L’esprit humain active d’abord l’émotionnel avant la réflexion factuelle
Un récit qui sait parfaitement toucher une audience, qu’il soit réel ou non, aura du mal à être démenti. Aussi faux soit-il.
Fake news, information ahurissante, croyance erronée. Elles peuvent aisément s’insérer dans les consciences grâce à des techniques de discours et à un ciblage psychologique.
Lorsqu’elles sont adressées à un public qui adhérait déjà à ce type d’idée alors ce sera encore plus compliqué. Si l’audience touchée se sent comprise, peu importe la démonstration de la réalité, le discours sera incorporé.
Au point que les sources officielles ou encore l’aura des médias ne suffisent plus à démentir des faits inventés ou faux.
“Les journalistes pensent souvent que nous sommes jugés sur l’exactitude des faits, mais ce n’est pas la manière dont les gens jugent une information fiable. C’est pourquoi les vérifications de faits à répétition ne sont pas aussi efficaces que les journalistes le souhaiteraient. Il y a peu de confiance au préalable.”
Allen Arthur dans Solutions Journalism Network.
Ce n’est pas la réalité qui compte, mais les vérités personnelles.
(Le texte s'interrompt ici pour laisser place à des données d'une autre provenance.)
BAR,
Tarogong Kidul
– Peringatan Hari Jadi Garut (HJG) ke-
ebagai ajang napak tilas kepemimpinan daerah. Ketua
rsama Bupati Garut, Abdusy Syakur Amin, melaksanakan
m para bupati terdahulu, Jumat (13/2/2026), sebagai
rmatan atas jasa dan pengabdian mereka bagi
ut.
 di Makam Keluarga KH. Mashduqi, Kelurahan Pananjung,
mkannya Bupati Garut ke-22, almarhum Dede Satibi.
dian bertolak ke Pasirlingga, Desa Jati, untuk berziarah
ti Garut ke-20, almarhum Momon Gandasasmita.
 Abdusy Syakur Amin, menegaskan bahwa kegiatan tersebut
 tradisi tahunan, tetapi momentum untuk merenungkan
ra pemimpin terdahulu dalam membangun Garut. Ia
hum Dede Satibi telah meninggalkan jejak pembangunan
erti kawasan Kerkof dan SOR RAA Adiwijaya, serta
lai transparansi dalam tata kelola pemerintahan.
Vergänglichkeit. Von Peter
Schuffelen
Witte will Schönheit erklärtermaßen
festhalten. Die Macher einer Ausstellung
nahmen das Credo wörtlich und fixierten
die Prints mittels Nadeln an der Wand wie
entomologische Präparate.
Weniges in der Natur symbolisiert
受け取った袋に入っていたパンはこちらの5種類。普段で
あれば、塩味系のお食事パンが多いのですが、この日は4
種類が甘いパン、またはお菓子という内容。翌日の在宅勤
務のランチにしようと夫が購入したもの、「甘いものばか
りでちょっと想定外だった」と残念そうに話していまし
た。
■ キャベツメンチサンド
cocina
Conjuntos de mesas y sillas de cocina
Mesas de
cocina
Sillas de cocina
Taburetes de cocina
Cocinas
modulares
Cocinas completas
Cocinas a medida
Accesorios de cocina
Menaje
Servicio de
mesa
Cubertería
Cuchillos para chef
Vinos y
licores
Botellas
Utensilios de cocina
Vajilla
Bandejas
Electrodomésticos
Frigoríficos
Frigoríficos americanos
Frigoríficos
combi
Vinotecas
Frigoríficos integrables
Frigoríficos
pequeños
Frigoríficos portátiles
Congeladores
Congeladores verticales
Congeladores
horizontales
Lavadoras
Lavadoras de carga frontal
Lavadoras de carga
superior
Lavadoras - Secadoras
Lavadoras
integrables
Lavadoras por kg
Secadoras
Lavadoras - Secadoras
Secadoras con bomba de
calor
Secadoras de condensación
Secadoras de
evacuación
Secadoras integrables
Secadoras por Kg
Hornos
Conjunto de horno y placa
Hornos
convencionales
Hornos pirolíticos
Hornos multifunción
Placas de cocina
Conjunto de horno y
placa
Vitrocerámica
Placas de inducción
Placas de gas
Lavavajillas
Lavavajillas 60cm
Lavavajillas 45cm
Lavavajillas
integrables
“De nombreuses personnes recherchent d’abord (quelque part inconsciemment) la vérité : Est-ce que je me vois, est-ce que ma communauté et nos intérêts sont compris et représentés avec compassion ? Lorsque la vérification arrive, il est trop tard.”
Allen Arthur
Il faut SURPRODUIRE de l’information
Est-il finalement impossible de convaincre un public déjà abreuvé de fake news ? Pas du tout, il faut seulement utiliser l’argument libre.
Dans le flot incessant d’informations que l’on reçoit quotidiennement, nous avons appris à développer une autre forme d’instinct pour analyser les faits. Et il n’est pas guidé par la réalité mais par l’IDENTIFICATION.
Pour faire le poids face aux fake news en général. Mais aussi aux campagnes de diffamation d’une personnalité ou de désinformation dans un contexte politique fort. Il faut être tout autant présent que les fake news. Si ce n’est plus.
Alors, écrivez, produisez, expliquez, analysez… d’autres angles, d’autres points de vue, d’autres contenus que ceux défendus par le camp de la désinformation.
C’est de la diversité que naît l’ouverture.